I built the same major/minor revision, just in case it made any difference.

> 1. Load a new hard disk with the 64-bit code.  Perform a buildworld and
> buildkernel, and installkernel and installworld to this disk to verify
> that it will install and run.  You now have a "base" disk to use for
> migration.
> 2. Make sure you have a backup (:-))

Not optional. I broke the mirror and took a backup and I actually checked the 

> 3. Boot the migration hard disk as the system disk and mount the subject
> machine's disk drive(s) under /mnt.
> 4. Do "make DESTDIR=/mnt installkernel" and "make DESTDIR=/mnt
> installworld"
> 5. Shut down and disconnect migration disk.
> 6. Boot SINGLE USER and verify that the system boots, you can fsck -p
> the disks, and mount them.  The system should boot and run.
> 7. Come up multiuser but with any services necessary to the world
> offline.  Some of your packages may blow up when started.  If so,
> portupgrade SHOULD fix it, but this is not consistent.  I had to
> manually dump the ports tree and rebuild a few installed ports due to
> what appear to be broken dependancies, but not many.

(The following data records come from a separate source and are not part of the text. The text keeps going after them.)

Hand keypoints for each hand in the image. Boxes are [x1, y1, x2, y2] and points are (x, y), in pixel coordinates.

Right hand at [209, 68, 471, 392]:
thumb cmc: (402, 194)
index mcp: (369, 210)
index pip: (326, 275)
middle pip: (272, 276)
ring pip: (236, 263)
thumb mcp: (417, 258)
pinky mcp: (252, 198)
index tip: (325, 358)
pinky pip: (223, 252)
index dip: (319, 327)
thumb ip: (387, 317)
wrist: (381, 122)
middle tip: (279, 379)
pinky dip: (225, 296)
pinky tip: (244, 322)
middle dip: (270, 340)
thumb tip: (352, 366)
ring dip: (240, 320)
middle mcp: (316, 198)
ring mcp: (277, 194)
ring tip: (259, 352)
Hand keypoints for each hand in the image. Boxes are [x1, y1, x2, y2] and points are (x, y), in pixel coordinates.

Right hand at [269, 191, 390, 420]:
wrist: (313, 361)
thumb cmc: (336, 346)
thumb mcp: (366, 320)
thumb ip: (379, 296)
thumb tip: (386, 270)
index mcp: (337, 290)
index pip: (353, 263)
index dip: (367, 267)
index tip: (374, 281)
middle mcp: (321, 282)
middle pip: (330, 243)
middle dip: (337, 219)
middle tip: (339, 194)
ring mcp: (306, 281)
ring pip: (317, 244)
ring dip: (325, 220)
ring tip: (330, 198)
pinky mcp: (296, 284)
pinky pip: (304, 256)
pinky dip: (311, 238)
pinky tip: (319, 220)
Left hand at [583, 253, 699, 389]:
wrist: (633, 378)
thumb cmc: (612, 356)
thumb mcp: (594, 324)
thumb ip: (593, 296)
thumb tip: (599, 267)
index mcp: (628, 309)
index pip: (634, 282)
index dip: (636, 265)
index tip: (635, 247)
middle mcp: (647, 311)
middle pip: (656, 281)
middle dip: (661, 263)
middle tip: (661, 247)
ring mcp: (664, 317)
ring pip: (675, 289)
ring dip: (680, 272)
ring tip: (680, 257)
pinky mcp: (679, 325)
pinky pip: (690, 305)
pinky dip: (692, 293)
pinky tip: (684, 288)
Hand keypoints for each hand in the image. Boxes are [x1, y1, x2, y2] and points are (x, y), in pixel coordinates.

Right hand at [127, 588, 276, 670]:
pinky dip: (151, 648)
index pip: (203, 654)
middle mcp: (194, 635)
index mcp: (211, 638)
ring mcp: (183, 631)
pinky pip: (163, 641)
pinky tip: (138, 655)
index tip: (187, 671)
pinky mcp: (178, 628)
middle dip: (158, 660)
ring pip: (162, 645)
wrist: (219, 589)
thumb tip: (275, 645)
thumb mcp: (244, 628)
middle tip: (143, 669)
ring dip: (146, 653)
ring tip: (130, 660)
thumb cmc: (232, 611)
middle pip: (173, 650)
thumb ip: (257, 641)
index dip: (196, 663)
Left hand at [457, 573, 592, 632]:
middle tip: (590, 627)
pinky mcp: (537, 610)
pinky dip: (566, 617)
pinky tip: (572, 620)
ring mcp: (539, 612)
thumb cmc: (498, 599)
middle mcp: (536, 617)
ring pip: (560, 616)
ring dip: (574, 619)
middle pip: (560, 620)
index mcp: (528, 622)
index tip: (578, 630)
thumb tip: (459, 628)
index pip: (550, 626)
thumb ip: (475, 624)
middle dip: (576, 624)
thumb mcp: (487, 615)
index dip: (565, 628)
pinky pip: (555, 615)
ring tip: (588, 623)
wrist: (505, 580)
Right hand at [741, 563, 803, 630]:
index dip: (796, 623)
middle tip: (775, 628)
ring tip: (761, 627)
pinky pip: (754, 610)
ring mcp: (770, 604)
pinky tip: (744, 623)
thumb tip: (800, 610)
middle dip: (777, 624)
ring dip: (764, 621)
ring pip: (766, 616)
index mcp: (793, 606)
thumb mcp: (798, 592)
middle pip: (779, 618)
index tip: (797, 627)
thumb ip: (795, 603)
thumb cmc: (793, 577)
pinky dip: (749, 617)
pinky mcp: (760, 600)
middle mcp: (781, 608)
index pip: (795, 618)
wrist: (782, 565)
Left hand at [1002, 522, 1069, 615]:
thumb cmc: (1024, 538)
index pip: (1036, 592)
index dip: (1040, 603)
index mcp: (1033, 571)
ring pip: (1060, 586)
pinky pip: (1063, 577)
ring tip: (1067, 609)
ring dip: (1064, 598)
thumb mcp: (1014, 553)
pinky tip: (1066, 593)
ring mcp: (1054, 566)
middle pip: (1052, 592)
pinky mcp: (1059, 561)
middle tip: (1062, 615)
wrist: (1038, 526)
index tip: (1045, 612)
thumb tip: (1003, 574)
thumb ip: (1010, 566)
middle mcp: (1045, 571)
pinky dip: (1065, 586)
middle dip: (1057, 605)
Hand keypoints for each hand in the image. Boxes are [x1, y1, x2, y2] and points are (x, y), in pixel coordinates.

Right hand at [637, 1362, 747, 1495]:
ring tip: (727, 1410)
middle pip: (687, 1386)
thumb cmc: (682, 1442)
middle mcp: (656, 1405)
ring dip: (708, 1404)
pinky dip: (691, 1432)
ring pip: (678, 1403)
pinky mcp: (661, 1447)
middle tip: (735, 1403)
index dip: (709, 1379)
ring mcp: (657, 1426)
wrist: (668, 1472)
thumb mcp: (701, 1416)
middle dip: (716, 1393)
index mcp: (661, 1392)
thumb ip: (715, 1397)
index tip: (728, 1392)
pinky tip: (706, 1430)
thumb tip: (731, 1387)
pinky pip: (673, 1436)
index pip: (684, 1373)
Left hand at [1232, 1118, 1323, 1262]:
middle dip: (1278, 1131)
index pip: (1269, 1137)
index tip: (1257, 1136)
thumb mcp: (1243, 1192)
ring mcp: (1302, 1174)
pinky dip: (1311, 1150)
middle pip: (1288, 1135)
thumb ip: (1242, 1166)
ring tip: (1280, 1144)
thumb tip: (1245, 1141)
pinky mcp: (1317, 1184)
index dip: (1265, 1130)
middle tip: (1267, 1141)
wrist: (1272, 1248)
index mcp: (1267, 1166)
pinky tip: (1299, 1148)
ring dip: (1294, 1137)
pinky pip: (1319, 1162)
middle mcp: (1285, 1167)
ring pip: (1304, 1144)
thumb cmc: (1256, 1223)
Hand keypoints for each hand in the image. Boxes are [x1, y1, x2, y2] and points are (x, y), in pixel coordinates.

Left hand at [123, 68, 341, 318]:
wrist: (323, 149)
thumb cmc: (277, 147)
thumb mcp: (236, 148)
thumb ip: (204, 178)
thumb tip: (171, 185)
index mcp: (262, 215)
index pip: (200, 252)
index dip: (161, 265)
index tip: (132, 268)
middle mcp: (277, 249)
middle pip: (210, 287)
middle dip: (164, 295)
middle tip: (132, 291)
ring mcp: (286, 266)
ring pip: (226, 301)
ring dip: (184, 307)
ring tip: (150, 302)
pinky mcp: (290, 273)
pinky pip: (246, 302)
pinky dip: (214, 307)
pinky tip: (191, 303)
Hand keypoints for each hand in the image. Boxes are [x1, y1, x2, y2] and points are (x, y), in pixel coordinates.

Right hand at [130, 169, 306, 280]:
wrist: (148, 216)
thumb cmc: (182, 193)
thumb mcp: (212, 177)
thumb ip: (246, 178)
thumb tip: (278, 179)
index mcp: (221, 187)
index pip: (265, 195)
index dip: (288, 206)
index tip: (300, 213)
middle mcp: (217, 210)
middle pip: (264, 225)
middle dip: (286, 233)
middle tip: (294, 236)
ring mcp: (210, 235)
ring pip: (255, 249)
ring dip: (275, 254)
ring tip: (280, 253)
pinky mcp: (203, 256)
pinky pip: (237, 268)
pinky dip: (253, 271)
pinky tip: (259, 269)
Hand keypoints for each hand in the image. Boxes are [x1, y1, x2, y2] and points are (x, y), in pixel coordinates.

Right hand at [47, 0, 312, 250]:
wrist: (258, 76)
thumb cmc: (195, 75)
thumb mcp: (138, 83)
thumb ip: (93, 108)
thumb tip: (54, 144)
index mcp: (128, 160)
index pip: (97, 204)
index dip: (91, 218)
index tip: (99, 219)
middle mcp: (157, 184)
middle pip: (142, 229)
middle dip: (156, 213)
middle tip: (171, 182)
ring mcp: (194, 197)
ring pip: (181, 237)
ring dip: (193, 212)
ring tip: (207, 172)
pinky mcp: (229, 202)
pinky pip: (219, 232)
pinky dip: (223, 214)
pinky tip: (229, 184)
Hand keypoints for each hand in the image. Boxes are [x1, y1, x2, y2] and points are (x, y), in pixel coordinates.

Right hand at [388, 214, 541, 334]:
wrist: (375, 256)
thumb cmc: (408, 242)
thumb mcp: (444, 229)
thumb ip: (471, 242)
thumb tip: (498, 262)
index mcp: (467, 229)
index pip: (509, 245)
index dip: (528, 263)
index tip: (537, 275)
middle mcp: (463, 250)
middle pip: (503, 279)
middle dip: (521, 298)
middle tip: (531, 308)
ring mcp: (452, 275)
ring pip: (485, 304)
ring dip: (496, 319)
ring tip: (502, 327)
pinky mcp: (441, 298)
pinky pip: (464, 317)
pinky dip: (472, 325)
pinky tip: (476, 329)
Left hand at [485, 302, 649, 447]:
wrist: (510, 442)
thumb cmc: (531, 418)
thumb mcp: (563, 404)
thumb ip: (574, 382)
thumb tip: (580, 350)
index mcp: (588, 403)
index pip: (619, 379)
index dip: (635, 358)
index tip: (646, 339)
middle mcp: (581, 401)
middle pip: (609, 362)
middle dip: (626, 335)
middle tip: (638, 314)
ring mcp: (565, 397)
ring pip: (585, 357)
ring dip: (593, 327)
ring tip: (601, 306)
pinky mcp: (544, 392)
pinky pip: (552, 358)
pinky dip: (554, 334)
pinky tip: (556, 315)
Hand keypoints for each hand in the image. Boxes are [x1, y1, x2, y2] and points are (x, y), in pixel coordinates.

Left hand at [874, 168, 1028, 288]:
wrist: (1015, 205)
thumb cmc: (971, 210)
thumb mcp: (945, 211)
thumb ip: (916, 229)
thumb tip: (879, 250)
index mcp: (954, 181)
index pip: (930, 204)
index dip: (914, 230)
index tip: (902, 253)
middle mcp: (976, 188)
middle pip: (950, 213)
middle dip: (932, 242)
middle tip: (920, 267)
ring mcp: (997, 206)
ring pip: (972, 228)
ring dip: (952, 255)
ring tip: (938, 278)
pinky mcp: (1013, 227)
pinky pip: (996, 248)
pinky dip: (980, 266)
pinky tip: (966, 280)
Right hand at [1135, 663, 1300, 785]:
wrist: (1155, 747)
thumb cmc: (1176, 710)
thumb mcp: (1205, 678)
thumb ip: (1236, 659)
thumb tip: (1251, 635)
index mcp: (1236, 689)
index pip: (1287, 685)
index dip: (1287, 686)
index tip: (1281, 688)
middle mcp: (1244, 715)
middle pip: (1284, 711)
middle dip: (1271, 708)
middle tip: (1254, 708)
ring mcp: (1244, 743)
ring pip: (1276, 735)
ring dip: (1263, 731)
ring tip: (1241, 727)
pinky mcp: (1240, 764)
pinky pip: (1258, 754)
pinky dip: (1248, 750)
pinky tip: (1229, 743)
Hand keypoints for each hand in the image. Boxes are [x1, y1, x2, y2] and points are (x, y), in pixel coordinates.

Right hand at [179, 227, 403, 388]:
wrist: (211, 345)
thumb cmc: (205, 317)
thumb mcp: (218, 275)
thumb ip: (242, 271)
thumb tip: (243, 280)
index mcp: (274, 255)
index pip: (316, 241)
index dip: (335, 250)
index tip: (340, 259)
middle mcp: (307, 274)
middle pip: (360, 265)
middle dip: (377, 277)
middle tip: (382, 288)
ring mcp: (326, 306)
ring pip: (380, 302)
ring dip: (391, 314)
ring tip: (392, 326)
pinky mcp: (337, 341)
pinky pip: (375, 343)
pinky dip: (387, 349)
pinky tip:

I put "ports" in rc.conf.local. Makes it simple to disable them all.

IIRC I deleted them all and did pkg_add -r, which is quick enough if you don't 
have X. Save a listing first, of course.

> Postgresql 32-bit runs fine without recompilation after doing this.  It
> is arguably preferrable to recompile; doing so requires a dump/restore
> of the data as the 32 and 64-bit code will NOT run off the same binary
> data store.
> Attempting to "make instalkernel" on an "in-place" basis resulted in a
> system that booted but failed immediately due to loader conflicts; there
> was no way to get the rest of the codeset loaded if you make that mistake.
> The "migration disk" approach appears to work fine.